- [INFORMATION SUPPLIED]

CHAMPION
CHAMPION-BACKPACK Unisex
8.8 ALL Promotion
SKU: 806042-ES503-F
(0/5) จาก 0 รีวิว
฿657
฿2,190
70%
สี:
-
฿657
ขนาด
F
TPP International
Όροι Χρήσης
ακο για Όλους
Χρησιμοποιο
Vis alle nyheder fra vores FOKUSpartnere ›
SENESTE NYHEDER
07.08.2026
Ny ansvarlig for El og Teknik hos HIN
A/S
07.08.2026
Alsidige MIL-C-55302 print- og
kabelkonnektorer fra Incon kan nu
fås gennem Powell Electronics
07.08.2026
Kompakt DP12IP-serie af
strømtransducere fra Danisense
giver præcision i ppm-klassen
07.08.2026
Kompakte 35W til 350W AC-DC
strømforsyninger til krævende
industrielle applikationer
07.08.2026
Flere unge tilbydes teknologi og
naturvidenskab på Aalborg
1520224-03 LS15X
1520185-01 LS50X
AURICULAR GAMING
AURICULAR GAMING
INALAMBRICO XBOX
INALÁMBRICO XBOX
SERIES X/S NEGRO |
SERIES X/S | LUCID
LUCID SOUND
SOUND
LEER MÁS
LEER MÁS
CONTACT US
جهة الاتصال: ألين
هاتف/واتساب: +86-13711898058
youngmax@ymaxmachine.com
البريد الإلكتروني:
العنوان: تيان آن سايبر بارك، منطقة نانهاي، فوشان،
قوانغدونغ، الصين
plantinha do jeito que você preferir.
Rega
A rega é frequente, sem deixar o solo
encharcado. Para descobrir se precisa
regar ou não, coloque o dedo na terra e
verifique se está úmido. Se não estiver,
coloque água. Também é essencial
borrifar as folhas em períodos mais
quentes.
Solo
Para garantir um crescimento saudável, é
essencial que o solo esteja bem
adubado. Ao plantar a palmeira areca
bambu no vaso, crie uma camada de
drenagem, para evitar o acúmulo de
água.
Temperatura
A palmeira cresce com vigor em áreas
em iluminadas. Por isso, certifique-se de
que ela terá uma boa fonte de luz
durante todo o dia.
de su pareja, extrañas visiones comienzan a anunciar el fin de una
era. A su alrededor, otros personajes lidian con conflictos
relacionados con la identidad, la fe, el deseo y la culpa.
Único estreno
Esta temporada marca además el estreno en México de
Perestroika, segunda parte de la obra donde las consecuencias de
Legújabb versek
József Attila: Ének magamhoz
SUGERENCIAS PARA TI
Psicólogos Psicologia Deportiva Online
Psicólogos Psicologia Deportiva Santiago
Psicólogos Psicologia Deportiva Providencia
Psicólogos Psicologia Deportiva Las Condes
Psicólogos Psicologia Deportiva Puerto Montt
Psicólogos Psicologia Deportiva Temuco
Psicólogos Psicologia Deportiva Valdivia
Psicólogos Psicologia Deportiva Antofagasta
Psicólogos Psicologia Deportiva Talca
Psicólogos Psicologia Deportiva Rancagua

- [REQUIREMENT] Every line of the data above belongs in the answer, unchanged.

- [OUTPUT OF THE EXERCISE]
CHAMPION
CHAMPION-BACKPACK Unisex
8.8 ALL Promotion
SKU: 806042-ES503-F
(0/5) จาก 0 รีวิว
฿657
฿2,190
70%
สี:
-
฿657
ขนาด
F
TPP International
Όροι Χρήσης
ακο για Όλους
Χρησιμοποιο
Vis alle nyheder fra vores FOKUSpartnere ›
SENESTE NYHEDER
07.08.2026
Ny ansvarlig for El og Teknik hos HIN
A/S
07.08.2026
Alsidige MIL-C-55302 print- og
kabelkonnektorer fra Incon kan nu
fås gennem Powell Electronics
07.08.2026
Kompakt DP12IP-serie af
strømtransducere fra Danisense
giver præcision i ppm-klassen
07.08.2026
Kompakte 35W til 350W AC-DC
strømforsyninger til krævende
industrielle applikationer
07.08.2026
Flere unge tilbydes teknologi og
naturvidenskab på Aalborg
1520224-03 LS15X
1520185-01 LS50X
AURICULAR GAMING
AURICULAR GAMING
INALAMBRICO XBOX
INALÁMBRICO XBOX
SERIES X/S NEGRO |
SERIES X/S | LUCID
LUCID SOUND
SOUND
LEER MÁS
LEER MÁS
CONTACT US
جهة الاتصال: ألين
هاتف/واتساب: +86-13711898058
youngmax@ymaxmachine.com
البريد الإلكتروني:
العنوان: تيان آن سايبر بارك، منطقة نانهاي، فوشان،
قوانغدونغ، الصين
plantinha do jeito que você preferir.
Rega
A rega é frequente, sem deixar o solo
encharcado. Para descobrir se precisa
regar ou não, coloque o dedo na terra e
verifique se está úmido. Se não estiver,
coloque água. Também é essencial
borrifar as folhas em períodos mais
quentes.
Solo
Para garantir um crescimento saudável, é
essencial que o solo esteja bem
adubado. Ao plantar a palmeira areca
bambu no vaso, crie uma camada de
drenagem, para evitar o acúmulo de
água.
Temperatura
A palmeira cresce com vigor em áreas
em iluminadas. Por isso, certifique-se de
que ela terá uma boa fonte de luz
durante todo o dia.
de su pareja, extrañas visiones comienzan a anunciar el fin de una
era. A su alrededor, otros personajes lidian con conflictos
relacionados con la identidad, la fe, el deseo y la culpa.
Único estreno
Esta temporada marca además el estreno en México de
Perestroika, segunda parte de la obra donde las consecuencias de
Legújabb versek
József Attila: Ének magamhoz
SUGERENCIAS PARA TI
Psicólogos Psicologia Deportiva Online
Psicólogos Psicologia Deportiva Santiago
Psicólogos Psicologia Deportiva Providencia
Psicólogos Psicologia Deportiva Las Condes
Psicólogos Psicologia Deportiva Puerto Montt
Psicólogos Psicologia Deportiva Temuco
Psicólogos Psicologia Deportiva Valdivia
Psicólogos Psicologia Deportiva Antofagasta
Psicólogos Psicologia Deportiva Talca
Psicólogos Psicologia Deportiva Rancagua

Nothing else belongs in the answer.